Arcadi Volodos spielte Schubert wie ein neuer Horowitz

Konzerthaus Dortmund

Thema und Variationen op. 18b von Brahms waren vor 14 Jahren das erste Werk, das beim allerersten Festival "The Next Generation" im Dortmund Harenberg-Haus erklungen ist. Interpret war an diesem 18. Februar 2001 der junge Russe Arcadi Volodos. Am Donnerstag spielte eben dieser Volodos zu Beginn seines Recitals im Konzerthaus Dortmund wieder dieses Werk. Und was ist aus dem ehemaligen virtuosen Tastenlöwen für ein sensibler, klug denkender Interpret geworden.

DORTMUND

, 05.02.2016, 14:15 Uhr / Lesedauer: 1 min
Der russische Pianist Arcadi Volodos begeisterte mit Werke von Brahms und Schubert im Konzerthaus Dortmund.

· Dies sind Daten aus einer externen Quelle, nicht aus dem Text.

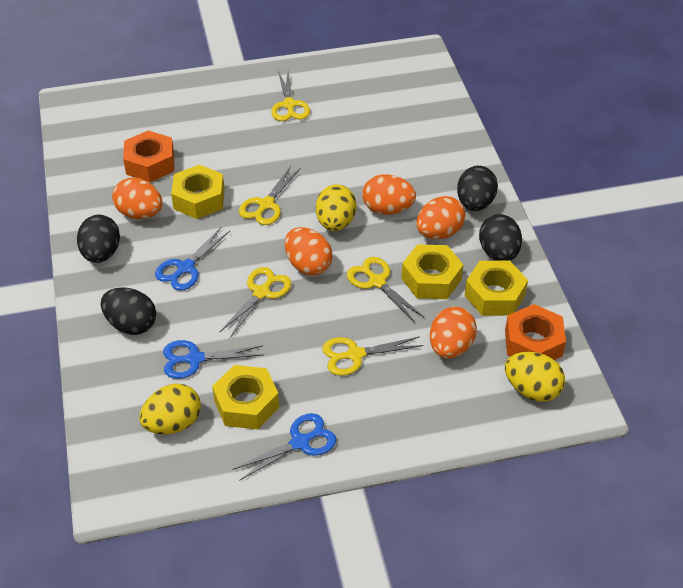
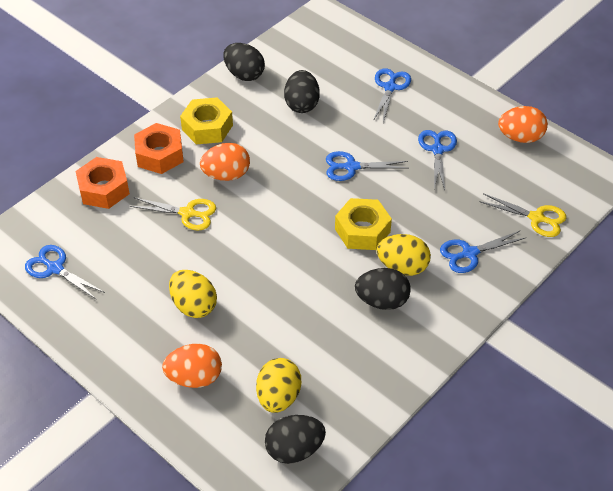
blue scissors: 3 -> 5
orange egg: 5 -> 3
yellow nut: 4 -> 2
yellow scissors: 5 -> 2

Der russische Pianist Arcadi Volodos begeisterte mit Werke von Brahms und Schubert im Konzerthaus Dortmund.

Mit seinen fast 44 Jahren erinnert sein Spiel an das seines großen Landsmann Vladimir Horowitz. Mit den Brahms-Werken seines Dortmunder Programms wird Volodos am 15. April in Mülheim das Klavier-Festival Ruhr eröffnen.

Noch eindrucksvoller war im Konzerthaus jedoch seine ausgereifte Interpretation der letzten Schubert-Sonate. Entspannt, oft zurückgelehnt auf dem Stuhl (klein Hocker!) auf der abgedunkelten Bühne entwickelte der St. Petersburger in diesem Schwanengesang ein zärtliches Zwiegespräch mit Schubert und schubste dabei das Andante in eine weltentrückte Welt.

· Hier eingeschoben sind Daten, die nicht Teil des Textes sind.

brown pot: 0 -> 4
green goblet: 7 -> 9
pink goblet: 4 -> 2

Brahms mit der Busoni-Brille

Wie Volodos da mit vielen Anschlagsnuancen wirkliche Seelenmusik entwickelte, war ganz große Kunst und eine Verbeugung vor dem Liedkomponisten Schubert.

Die Kraft, mit der Volodos als junger Pianist virtuos an die Weltspitze gestürmt ist, hat er immer noch. Aber er setzt sie durchdachter und dosierter ein.

In den Brahms-Werken pflegte er deutlicher die Tradition des Tastenlöwen. Mit großer Geste, manchmal etwas hartem Anschlag erinnerte er in den Variationen op. 18b an barocke Vorbilder wie den Folia-Tanz.

Große Spielfreude

Das klang auch in den acht Klavierstücken wie Brahms durch die Busoni-Brille. Da ebnete der Russe die Gegensätze zwischen den zierlich artikulierten Capriccios und den lyrischen Intermezzi etwas sehr ein. Und erst im Schlussstück war in der Brahms-Klangwelt ganz angekommen.

Große Spielfreude klang aus Volodos' Auftritt im Konzerthaus Dortmund, der deutlich extrovertierter war als in den Vorjahren. Mit vier Zugaben dankte er für euphorischen Jubel.